An Oxford University student sent to China last week on an all-expenses-paid lecturing trip arrived to find that the Beijing institution had mistaken him for a US professor with the same name.
Matthew Richardson, 23, an engineering student, was approached by an Oxford contact, for whom he does summer-school lecturing on maths, about a trip to Beijing to lecture undergraduates on fairly basic mathematics.
It seemed to him little more onerous than the lecturing he did at the summer schools and a great opportunity to get a free trip to China with the possibility of fitting in some sightseeing. So Mr Richardson agreed.
But, according to a report in The Oxford Student newspaper, when he arrived at the business school, he was welcomed as the academic contracted to teach 20 hours over three days. And the students were not undergraduates working on maths, but MBA students studying for their doctor of business administration qualifications who were expecting to be lectured on global economics.
The institution had been expecting Matthew P. Richardson, a professor at the Leonard N. Stern School of Business, New York University, and not Matthew C. Richardson, a student at St Peter's College, Oxford.
After some quick thinking, Mr Richardson decided to press ahead.
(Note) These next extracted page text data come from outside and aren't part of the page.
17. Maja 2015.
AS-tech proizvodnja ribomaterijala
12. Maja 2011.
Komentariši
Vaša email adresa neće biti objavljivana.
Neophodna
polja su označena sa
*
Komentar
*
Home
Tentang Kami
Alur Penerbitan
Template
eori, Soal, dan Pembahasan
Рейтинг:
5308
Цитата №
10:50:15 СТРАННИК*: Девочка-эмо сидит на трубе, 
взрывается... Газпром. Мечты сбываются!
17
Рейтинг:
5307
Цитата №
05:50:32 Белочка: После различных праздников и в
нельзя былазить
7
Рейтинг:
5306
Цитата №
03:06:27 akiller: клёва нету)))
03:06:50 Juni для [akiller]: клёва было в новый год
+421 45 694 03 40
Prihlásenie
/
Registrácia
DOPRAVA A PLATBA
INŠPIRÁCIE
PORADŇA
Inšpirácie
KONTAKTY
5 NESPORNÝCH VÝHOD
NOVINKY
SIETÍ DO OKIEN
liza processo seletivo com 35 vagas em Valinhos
With a book on global economics in hand, he proceeded to deliver a day and a half's worth of lectures that he said consisted almost entirely of reading from the textbook.
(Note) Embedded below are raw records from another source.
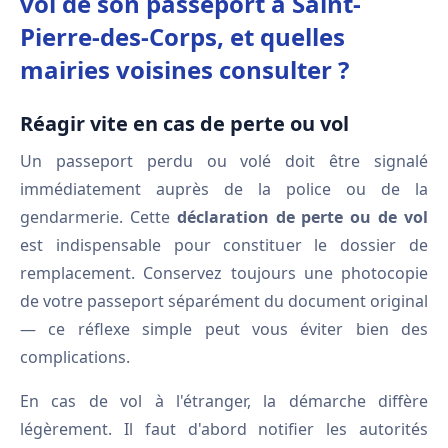
vol de son passeport à Saint-
Pierre-des-Corps, et quelles
mairies voisines consulter ?
Réagir vite en cas de perte ou vol
Un passeport perdu ou volé doit être signalé
immédiatement auprès de la police ou de la
gendarmerie. Cette
déclaration de perte ou de vol
est indispensable pour constituer le dossier de
remplacement. Conservez toujours une photocopie
de votre passeport séparément du document original
— ce réflexe simple peut vous éviter bien des
complications.
En cas de vol à l'étranger, la démarche diffère
légèrement. Il faut d'abord notifier les autorités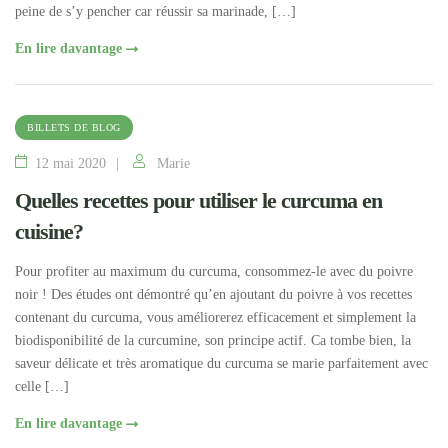
peine de s’y pencher car réussir sa marinade, […]
En lire davantage
BILLETS DE BLOG
12 mai 2020
Marie
Quelles recettes pour utiliser le curcuma en
cuisine?
Pour profiter au maximum du curcuma, consommez-le avec du poivre
noir ! Des études ont démontré qu’en ajoutant du poivre à vos recettes
contenant du curcuma, vous améliorerez efficacement et simplement la
biodisponibilité de la curcumine, son principe actif. Ca tombe bien, la
saveur délicate et très aromatique du curcuma se marie parfaitement avec
celle […]
En lire davantage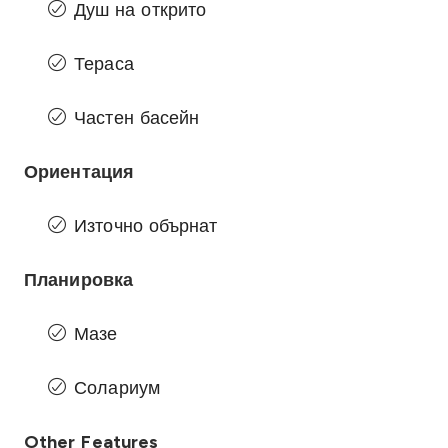
Душ на открито
Тераса
Частен басейн
Ориентация
Източно обърнат
Планировка
Мазе
Солариум
Other Features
He told The Times Higher : "I think the students were fairly convinced, as I wasn't making it up, but reading from a book. They certainly didn't have many questions to ask.
"But after about nine and a half hours of the 20 hours, they wanted me to lecture, and I decided to get out. I said to the students that we were taking a short break. I got my stuff, hailed a taxi and basically did a runner."
Now safely back in Oxford, Mr Richardson added: "The odd thing is that I am not even considering an academic career."